Part 5 — The Lordly Ones

It wasn’t just the Slave Trade: 150 years ago Britain had wrecked China by forcing opium on the country. It made Britain the richest and most powerful country in the world. But it enslaved the minds of millions of the Chinese and helped destroy the society. But then the British got frightened of what they had done and created a dream image of a Britain that had never existed, to hide from the fear. This film tells the story of how from the end of the 19th century a magical vision of Britain’s feudal past was created by artists and writers. How folk music and folk dancing was invented to create a kind of safe dream of the nation that could hide the violence and the horrors. The dream persisted under the surface of the 20th century. But as the fears and uncertainties and the chaos of the last few years rose up millions of people started to believe that dream: that it was real.

Part 6 — Are We Pigeon? Or Are We Dancer?

The final episode tells how the strange paralysis that grips us today was created. How all the different forces of our age—that started out as separate have come together to create what is a block against imagining another kind of future than this.
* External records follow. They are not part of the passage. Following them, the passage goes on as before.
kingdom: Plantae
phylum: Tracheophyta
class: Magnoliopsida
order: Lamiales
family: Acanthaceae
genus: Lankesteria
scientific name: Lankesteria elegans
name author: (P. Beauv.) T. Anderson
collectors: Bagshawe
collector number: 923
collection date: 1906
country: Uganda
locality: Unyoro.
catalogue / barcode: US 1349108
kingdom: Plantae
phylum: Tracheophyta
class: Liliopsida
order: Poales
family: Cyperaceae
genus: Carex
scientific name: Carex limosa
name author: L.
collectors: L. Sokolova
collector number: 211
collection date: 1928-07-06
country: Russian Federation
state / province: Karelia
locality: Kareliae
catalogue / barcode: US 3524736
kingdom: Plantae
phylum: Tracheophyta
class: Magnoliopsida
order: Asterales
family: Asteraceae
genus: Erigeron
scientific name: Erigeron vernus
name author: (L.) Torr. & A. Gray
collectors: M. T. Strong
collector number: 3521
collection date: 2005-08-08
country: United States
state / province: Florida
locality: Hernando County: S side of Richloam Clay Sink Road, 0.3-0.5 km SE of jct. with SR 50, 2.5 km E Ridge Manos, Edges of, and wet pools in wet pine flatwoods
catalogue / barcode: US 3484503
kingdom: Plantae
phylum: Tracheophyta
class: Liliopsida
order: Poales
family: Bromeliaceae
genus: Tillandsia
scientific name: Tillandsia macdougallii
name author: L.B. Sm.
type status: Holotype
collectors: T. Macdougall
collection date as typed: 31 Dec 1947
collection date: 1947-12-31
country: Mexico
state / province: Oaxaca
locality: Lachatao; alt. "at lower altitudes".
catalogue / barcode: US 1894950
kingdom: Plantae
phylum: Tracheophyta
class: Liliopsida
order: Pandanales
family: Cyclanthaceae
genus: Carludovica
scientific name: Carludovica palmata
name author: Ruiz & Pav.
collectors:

How, money and debt, melancholy over the loss of empire, the strange roots of modern conspiracy theories, the history of China, opium and opioids, Artificial Intelligence, and love and power have all fed into creating the present time of anxiety and fearfulness about the future. And whether modern culture, despite its radicalism, is really also part of the rigid system—in the West and in Russia and China—where those in power have run out of all ideas. The film also lays out what are the different possible roads from here into the future, and the choices we will have to make about the very different futures we will have to choose very soon.